__What the exercise asks__.
Please output, without any change, the lines of the material below from the very first through the one with "shows no significant".

__Input__.
=== Section Start ===

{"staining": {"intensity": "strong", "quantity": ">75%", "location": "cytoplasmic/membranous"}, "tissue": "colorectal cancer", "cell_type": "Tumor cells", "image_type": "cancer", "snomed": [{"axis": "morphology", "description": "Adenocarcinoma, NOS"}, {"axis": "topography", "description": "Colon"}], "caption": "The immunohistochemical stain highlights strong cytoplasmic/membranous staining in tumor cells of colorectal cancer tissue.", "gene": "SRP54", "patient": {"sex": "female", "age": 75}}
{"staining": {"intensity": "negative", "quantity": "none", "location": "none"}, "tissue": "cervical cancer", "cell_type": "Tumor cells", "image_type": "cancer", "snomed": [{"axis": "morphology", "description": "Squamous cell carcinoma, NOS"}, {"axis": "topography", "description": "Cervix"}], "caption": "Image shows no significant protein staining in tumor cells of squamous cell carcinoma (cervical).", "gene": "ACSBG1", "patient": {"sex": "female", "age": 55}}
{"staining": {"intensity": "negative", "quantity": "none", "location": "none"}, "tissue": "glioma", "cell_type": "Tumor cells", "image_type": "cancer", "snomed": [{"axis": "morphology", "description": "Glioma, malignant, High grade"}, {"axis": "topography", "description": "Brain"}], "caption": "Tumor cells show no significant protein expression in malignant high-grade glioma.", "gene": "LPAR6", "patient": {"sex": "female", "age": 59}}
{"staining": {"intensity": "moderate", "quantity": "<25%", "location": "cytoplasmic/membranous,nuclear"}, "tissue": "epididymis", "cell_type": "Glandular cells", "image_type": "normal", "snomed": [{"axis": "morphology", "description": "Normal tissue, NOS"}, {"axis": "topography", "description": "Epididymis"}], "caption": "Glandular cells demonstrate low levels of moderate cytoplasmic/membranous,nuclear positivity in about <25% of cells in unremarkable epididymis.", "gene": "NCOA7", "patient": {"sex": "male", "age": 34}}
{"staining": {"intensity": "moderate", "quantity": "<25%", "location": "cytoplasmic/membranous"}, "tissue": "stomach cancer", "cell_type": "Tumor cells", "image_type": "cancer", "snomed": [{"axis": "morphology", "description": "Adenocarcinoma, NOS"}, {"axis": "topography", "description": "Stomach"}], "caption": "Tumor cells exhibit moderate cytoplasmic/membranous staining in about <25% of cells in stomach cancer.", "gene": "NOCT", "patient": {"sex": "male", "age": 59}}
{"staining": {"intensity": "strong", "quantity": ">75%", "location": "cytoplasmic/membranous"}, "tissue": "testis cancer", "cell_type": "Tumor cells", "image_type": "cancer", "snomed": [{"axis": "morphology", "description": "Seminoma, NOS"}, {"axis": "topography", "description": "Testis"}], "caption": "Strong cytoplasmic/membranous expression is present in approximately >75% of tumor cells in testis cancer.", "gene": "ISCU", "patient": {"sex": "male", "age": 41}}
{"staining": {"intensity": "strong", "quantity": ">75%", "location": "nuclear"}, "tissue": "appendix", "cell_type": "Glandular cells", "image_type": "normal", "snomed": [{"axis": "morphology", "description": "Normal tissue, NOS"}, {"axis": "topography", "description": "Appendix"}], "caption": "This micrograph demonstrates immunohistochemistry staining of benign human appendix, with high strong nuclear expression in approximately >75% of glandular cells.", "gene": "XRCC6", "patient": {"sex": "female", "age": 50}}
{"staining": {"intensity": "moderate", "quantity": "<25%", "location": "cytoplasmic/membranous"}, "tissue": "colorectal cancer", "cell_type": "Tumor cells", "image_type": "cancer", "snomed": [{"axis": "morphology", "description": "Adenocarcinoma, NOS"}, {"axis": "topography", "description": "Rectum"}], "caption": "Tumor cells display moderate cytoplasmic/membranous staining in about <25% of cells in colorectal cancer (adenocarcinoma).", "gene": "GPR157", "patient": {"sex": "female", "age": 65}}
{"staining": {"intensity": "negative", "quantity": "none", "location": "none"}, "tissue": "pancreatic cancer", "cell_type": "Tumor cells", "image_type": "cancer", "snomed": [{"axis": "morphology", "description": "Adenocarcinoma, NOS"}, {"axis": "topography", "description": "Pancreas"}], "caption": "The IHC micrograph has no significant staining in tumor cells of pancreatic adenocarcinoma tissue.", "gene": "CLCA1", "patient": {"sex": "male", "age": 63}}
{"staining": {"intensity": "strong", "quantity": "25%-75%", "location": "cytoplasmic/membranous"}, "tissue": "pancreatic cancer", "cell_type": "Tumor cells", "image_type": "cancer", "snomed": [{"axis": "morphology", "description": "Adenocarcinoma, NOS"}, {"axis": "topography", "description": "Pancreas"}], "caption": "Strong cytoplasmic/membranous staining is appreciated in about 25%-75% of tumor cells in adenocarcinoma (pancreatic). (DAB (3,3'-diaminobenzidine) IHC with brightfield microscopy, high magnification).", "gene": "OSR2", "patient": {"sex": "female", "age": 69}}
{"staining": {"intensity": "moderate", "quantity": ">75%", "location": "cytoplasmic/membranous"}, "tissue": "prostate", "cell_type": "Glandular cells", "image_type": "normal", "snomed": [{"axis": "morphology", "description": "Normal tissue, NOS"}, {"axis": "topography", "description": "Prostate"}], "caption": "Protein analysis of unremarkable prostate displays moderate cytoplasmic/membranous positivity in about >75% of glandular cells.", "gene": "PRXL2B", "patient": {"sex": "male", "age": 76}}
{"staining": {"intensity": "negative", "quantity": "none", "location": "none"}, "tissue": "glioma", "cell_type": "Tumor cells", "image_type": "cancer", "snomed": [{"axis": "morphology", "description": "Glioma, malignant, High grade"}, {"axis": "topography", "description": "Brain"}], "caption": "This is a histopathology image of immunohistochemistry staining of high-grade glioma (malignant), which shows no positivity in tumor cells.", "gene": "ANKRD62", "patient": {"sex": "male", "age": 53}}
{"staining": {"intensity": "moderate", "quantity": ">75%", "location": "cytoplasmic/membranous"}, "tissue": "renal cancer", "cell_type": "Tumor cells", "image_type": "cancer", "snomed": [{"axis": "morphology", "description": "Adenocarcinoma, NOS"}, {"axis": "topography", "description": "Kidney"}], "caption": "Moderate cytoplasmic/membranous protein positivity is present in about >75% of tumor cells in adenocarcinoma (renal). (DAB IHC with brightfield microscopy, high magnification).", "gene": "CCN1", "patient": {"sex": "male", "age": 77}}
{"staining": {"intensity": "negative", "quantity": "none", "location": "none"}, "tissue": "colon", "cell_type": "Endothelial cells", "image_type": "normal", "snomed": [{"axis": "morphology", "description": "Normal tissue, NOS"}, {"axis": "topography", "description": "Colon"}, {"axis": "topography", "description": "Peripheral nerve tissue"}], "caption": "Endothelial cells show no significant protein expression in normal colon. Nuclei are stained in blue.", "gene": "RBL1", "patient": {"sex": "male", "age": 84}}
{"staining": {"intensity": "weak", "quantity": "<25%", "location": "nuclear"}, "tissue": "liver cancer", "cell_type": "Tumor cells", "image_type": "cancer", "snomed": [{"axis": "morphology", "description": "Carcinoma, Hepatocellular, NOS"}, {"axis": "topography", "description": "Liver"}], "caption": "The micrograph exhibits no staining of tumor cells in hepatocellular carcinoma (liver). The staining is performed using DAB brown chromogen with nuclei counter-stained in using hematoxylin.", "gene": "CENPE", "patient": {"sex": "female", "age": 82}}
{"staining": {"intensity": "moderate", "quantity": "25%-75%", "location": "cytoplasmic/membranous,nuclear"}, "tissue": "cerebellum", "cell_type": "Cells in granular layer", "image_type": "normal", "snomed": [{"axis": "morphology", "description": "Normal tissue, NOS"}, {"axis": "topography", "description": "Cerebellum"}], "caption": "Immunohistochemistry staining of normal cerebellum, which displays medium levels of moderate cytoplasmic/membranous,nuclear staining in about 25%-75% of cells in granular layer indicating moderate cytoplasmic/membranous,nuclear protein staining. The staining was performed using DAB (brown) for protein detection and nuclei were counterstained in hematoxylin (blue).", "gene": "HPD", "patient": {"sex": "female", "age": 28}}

=== Section End ===

__Answer space__.
{"staining": {"intensity": "strong", "quantity": ">75%", "location": "cytoplasmic/membranous"}, "tissue": "colorectal cancer", "cell_type": "Tumor cells", "image_type": "cancer", "snomed": [{"axis": "morphology", "description": "Adenocarcinoma, NOS"}, {"axis": "topography", "description": "Colon"}], "caption": "The immunohistochemical stain highlights strong cytoplasmic/membranous staining in tumor cells of colorectal cancer tissue.", "gene": "SRP54", "patient": {"sex": "female", "age": 75}}
{"staining": {"intensity": "negative", "quantity": "none", "location": "none"}, "tissue": "cervical cancer", "cell_type": "Tumor cells", "image_type": "cancer", "snomed": [{"axis": "morphology", "description": "Squamous cell carcinoma, NOS"}, {"axis": "topography", "description": "Cervix"}], "caption": "Image shows no significant protein staining in tumor cells of squamous cell carcinoma (cervical).", "gene": "ACSBG1", "patient": {"sex": "female", "age": 55}}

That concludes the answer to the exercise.